About the Project

A copy of the original 1946 Zoning Code next to the 1978 and 2013 versions.

The Los Angeles Department of City Planning is embarking on one of the City’s largest planning initiatives to date: re:code LA, a comprehensive revision of LA’s outdated zoning code. First adopted in 1946, the current Code has grown from a simple, 84-page pamphlet to an unwieldy, 600+ page book that inadequately realizes a 21st Century vision of a better Los Angeles for all residents.

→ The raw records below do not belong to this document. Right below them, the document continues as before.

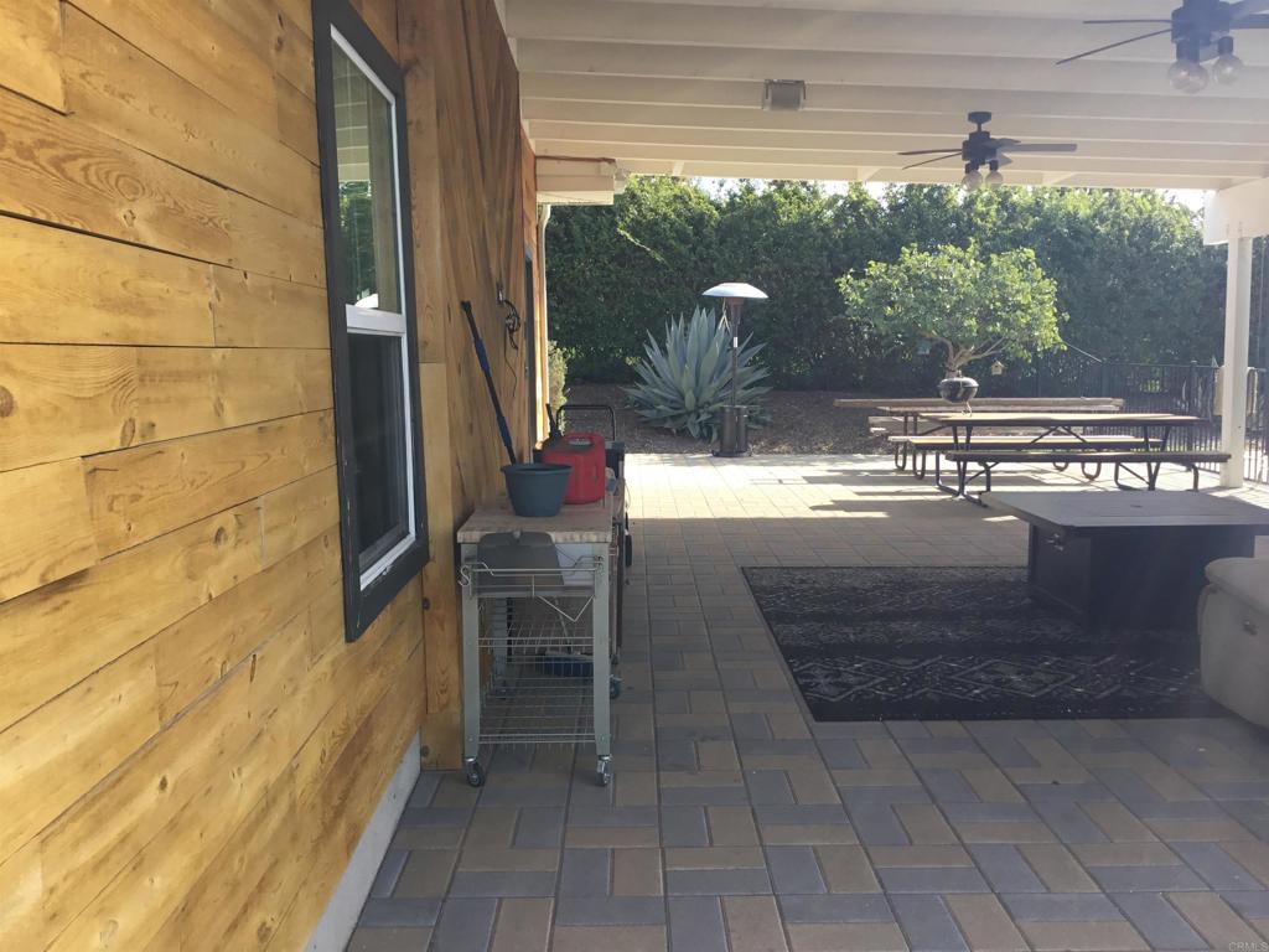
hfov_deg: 58.4
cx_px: 634
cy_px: 476
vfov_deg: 45.4
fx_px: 1136
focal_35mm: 31
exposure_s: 1/322
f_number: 2.4
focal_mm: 3.3
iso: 25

Over the next five years, we will create a:

  • Dynamic Web-Based Zoning Code — Clear and predictable Code that better meets the City’s current and future needs, and that also provides an interactive on-line experience
  • Guide to Zoning — Quick reference, easy-to-read guide to the new Code’s land use and development regulations
  • Unified Downtown Development Code — New zoning tools customized for the heart of Los Angeles, Downtown

The City of Los Angeles

The City of Los Angeles encompasses 469 square miles with 3.8 million people, making it the second largest city in the United States. It includes a wide variety of neighborhood and landscape types, from dense urban areas in Downtown to suburban single family neighborhoods in the San Fernando Valley. This creates the need for rules and regulations that are flexible enough to accommodate the diverse the City’s diverse physical landscape and uses.

Why re:code LA?

The use of land and how it is developed is primarily regulated by the City’s 1946 Zoning Code and subsequent amendments, conditions, and overlays. Today, the Code contains over 70 types of time-consuming discretionary actions, with hundreds of individual authorities. New actions and overlays are added to this list every year, which creates more cases and a greater need for additional staff. Over the last 65 years the constant additions to the 1946 Zoning Code has led to a cumbersome, unclear, and unnecessarily complicated document, which no longer promotes the best practices in planning.

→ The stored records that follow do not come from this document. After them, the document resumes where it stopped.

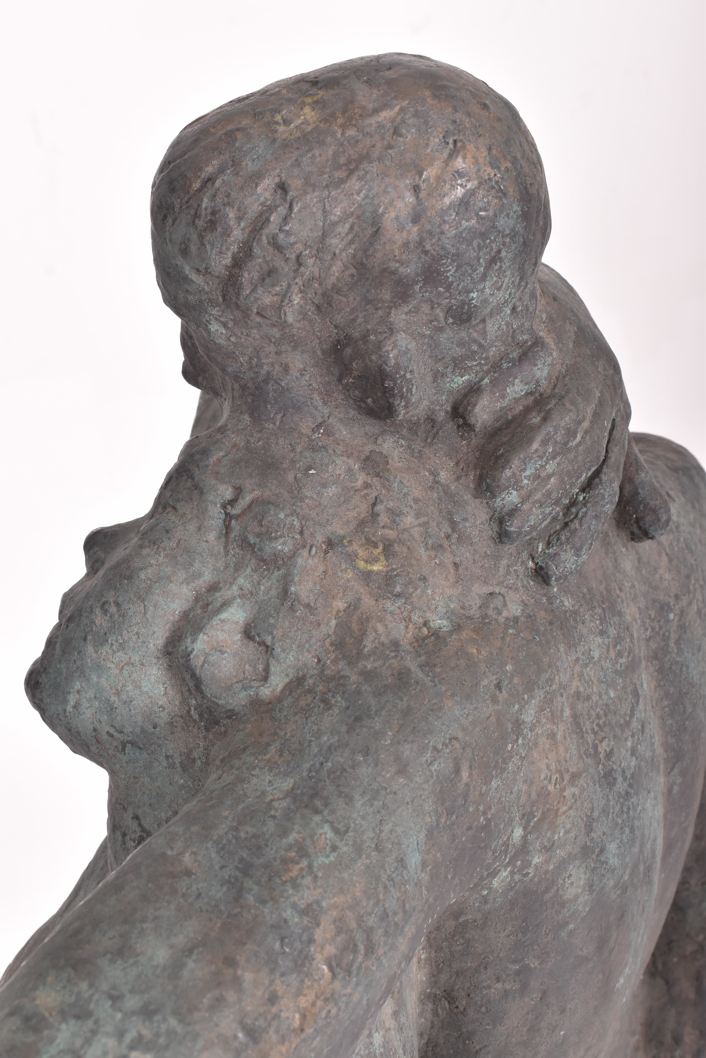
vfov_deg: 41.1
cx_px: 353
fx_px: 1411
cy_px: 529
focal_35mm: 48
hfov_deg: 28.1
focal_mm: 32
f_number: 13
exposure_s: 1/160
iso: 400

As a result, the Code is not living up to the needs of the City. It has become a document that is no longer fiscally effective or sustainable for property owners trying to build, neighbors trying to figure out what can be built, or the city staff required to review development proposals. This has made necessary a wholesale revision of the Zoning Code.

Whereas it started as a 67 page pamphlet, the Zoning code has become a 700 page volume of cumbersome, convoluted, and sometimes inconsistent regulations that poorly reflects the policies that the people of Los Angeles have created in their General Plan.

The Zoning Code does not live up to the needs of the Los Angeles of today. Nor is it effective at helping Angelenos create the future that they want for their city. Los Angeles needs a new zoning code and re:code LA is meant to get us there.